如果您想將這些型號結合在Python中，可以在Google Colab中嘗試實時演示！

ESPNET2實時演示
ESPNET1的實時演示

用傾倒NPY文件解碼

有時，我們想用傾倒的NPY文件來解碼，這是由TTS模型生成的MEL-SPECTROGRAM。請確保您使用了驗證的Vocoder（ fs ， fft_size ， hop_size ， win_length ， fmin和fmax ）的相同功能提取設置。
只能通過一些後處理（我們使用log 10而不是自然日誌作為默認值）更改log_base的差異。請參閱評論中的詳細信息。

 # Generate dummy npy file of mel-spectrogram
$ ipython
[ins] In [1]: import numpy as np
[ins] In [2]: x = np.random.randn(512, 80)  # (#frames, #mels)
[ins] In [3]: np.save( " dummy_1.npy " , x)
[ins] In [4]: y = np.random.randn(256, 80)  # (#frames, #mels)
[ins] In [5]: np.save( " dummy_2.npy " , y)
[ins] In [6]: exit

# Make scp file (key-path format)
$ find -name " *.npy " | awk ' {print "dummy_" NR " " $1} ' > feats.scp

# Check (<utt_id> <path>)
$ cat feats.scp
dummy_1 ./dummy_1.npy
dummy_2 ./dummy_2.npy

# Decode without feature normalization
# This case assumes that the input mel-spectrogram is normalized with the same statistics of the pretrained model.
$ parallel-wavegan-decode 
    --checkpoint /path/to/checkpoint-400000steps.pkl 
    --feats-scp ./feats.scp 
    --outdir wav
2021-08-10 09:13:07,624 (decode:140) INFO: The number of features to be decoded = 2.
[decode]: 100% | ████████████████████████████████████████ | 2/2 [00: 00< 00:00, 13.84it/s, RTF = 0.00264]
2021-08-10 09:13:29,660 (decode:174) INFO: Finished generation of 2 utterances (RTF = 0.005).
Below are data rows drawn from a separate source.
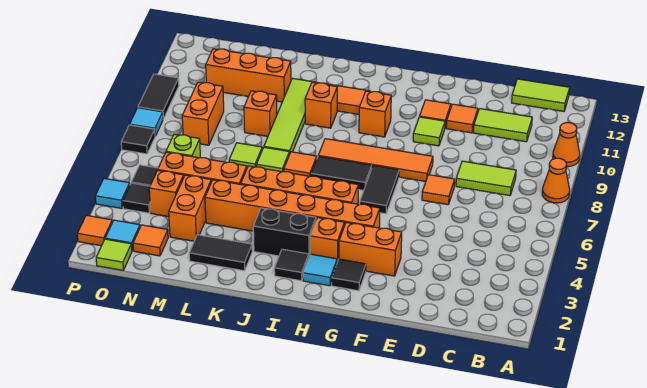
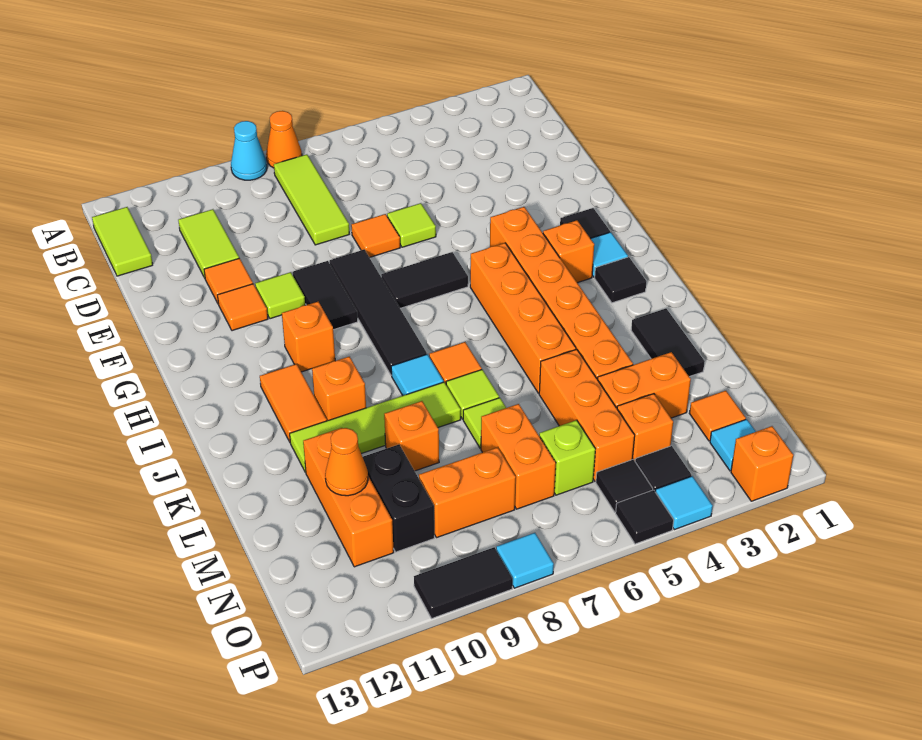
none -> cyan cone A9 level 1
orange cone A10 level 1 -> orange cone M11 level 2
lime tile C8:D8 level 1 -> lime tile B8:D8 level 1
orange brick F3:G3 level 1 -> orange brick M7:N7 level 1
orange tile F8:I8 level 1 -> black tile F8:I8 level 1
black tile H7:I7 level 1 -> black tile F9:G9 level 1
black brick I3:J3 level 1 -> black brick M10:N10 level 1
none -> cyan tile J8 level 1
lime tile O1 level 1 -> lime tile E6 level 1
orange tile P2 level 1 -> orange brick P2 level 1
black tile P7 level 1 -> black tile P5 level 1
# Decode with feature normalization
# This case assumes that the input mel-spectrogram is not normalized.
$ parallel-wavegan-decode 
    --checkpoint /path/to/checkpoint-400000steps.pkl 
    --feats-scp ./feats.scp 
    --normalize-before 
    --outdir wav
2021-08-10 09:13:07,624 (decode:140) INFO: The number of features to be decoded = 2.
[decode]: 100% | ████████████████████████████████████████ | 2/2 [00: 00< 00:00, 13.84it/s, RTF = 0.00264]
2021-08-10 09:13:29,660 (decode:174) INFO: Finished generation of 2 utterances (RTF = 0.005).